A man with a planSaving | August 30, 2010 at 1:23 am
Retirement is a great time to just be you and spend money on the things you like to do whenever you want to do it. An acquaintance of mine certainly seems to believe so strongly and he shows this quite amply in the way he spends money at times (in my eyes most certainly) in meaningless ways. A lot of his money goes towards maintaining and restoring antique cars, an expensive hobby that takes a giant chunk out of anyone’s savings. Hobbies and interests such as this can take its toll on your retirement portfolio, so be aware of this when planning for your retirement.
Let’s carry on with the example of the petrol-head, shall we? If he was making $15000 month prior to retirement, a good 60 to 70 percent of his income would have been going towards meeting his lifestyle needs, a further 20% or so towards taxes and the rest towards his savings. So there’s not a whole lot in there for him to look forward to. It means he would have to bank on collecting benefits from social security on a monthly basis and save up enough to be able to withdraw enough per month to fund his lifestyle and interests. It’s really a case of it being very touch and go, and I don’t even know if he has a mortgage to take care of or not!
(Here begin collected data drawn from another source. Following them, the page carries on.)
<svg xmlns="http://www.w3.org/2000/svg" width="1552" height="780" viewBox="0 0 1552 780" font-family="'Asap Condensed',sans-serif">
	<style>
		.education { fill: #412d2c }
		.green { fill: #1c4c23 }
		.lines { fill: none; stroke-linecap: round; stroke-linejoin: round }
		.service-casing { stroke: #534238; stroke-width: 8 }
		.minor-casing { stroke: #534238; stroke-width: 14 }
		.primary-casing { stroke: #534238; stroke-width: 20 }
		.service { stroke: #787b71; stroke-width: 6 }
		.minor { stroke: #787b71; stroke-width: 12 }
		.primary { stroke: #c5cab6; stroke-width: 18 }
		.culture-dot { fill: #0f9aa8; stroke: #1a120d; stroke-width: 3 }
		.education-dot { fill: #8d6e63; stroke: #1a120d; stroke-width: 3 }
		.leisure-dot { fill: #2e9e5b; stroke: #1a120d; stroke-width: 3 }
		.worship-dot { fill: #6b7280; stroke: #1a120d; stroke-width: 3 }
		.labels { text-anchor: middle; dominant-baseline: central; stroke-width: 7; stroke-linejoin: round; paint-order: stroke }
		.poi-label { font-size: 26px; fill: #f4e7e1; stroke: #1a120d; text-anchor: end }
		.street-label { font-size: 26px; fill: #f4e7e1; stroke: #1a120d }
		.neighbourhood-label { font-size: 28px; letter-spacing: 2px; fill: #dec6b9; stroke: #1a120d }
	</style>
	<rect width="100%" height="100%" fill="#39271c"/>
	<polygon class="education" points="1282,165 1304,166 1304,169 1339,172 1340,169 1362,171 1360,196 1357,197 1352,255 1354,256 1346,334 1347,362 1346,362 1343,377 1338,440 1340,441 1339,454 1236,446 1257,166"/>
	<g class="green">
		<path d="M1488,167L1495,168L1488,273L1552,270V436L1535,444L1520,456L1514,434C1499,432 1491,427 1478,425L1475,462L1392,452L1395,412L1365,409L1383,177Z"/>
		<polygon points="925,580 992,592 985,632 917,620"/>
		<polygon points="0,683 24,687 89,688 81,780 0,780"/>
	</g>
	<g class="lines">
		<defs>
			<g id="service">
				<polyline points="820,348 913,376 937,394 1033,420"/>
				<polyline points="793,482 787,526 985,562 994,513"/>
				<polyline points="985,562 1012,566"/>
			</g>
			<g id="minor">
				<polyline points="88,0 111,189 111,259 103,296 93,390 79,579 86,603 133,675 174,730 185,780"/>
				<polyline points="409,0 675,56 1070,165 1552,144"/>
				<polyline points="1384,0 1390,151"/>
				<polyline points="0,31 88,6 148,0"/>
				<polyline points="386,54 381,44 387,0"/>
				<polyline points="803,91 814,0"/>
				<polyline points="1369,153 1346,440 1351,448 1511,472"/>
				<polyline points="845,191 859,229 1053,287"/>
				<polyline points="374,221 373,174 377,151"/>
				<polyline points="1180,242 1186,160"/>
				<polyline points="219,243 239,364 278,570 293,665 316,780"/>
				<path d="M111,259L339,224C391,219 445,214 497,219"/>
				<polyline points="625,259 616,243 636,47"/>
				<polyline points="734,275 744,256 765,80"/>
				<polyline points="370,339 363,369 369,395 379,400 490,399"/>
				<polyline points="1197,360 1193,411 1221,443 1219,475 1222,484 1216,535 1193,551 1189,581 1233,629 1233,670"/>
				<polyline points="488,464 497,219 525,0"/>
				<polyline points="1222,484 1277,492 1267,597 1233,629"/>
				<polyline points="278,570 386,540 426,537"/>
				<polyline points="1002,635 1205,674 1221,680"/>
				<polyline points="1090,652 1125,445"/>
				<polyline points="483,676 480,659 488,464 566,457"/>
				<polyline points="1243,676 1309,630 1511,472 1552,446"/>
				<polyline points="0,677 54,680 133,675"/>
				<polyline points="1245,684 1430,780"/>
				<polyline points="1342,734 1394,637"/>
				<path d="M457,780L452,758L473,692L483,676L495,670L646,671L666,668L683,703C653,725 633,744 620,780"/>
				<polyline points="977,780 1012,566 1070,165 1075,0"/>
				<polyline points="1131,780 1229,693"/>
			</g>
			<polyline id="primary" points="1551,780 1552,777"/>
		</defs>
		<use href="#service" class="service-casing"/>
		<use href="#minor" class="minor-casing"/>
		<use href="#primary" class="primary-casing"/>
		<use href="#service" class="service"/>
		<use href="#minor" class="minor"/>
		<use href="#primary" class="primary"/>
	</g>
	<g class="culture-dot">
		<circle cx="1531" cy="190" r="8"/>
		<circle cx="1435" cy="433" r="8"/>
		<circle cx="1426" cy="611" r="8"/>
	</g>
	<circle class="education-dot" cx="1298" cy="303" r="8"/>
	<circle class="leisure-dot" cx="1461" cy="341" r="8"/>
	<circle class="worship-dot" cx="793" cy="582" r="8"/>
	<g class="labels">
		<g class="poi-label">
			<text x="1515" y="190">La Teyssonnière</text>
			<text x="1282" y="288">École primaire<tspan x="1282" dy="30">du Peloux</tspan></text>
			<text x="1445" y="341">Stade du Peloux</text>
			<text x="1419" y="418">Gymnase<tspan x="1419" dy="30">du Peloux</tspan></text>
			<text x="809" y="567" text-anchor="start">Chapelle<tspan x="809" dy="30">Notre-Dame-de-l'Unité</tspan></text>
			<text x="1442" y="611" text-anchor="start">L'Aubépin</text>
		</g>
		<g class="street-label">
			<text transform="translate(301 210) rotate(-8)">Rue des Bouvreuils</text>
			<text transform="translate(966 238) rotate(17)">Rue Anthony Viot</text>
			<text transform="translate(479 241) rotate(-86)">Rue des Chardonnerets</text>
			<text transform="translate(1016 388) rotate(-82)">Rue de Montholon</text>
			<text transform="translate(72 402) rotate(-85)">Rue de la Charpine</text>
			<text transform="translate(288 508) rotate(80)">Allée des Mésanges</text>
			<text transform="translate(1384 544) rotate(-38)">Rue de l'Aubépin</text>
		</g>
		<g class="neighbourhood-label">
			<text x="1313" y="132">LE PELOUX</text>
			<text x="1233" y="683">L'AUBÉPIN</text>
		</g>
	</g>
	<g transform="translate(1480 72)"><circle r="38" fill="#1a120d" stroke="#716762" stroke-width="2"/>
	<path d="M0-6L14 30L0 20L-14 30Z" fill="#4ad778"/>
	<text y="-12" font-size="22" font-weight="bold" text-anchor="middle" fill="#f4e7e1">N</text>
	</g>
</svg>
Does he have that much money on hand to take care of his needs? If he does, then fair play to him, he’s planned things out very well. If he (like most retirees) has a mortgage he will almost certainly struggle to maintain his lifestyle and expensive hobby that will undoubtedly be a drain on resources. And if he is working himself into a corner, it will take a lot of concerned friends and relatives to get through to him and convince him that he is on the highway to nowhere. I think it’s important to have perfect harmony in having the right amount of money saved up to see to your retirement because one-off expenses like those involved in car restoration projects come about every month or every so often.
People run out of money all the time and it is very hard to impose any sense of austerity on yourself, but this really can be difference between a comfortable retirement and having to tighten your belt every now and then. The need then is to come up with a workable plan that saves you money and then some more to indulge that hobby (car restoration is only an example). The sooner you can work out how to juggle your lifestyle and savings, the better.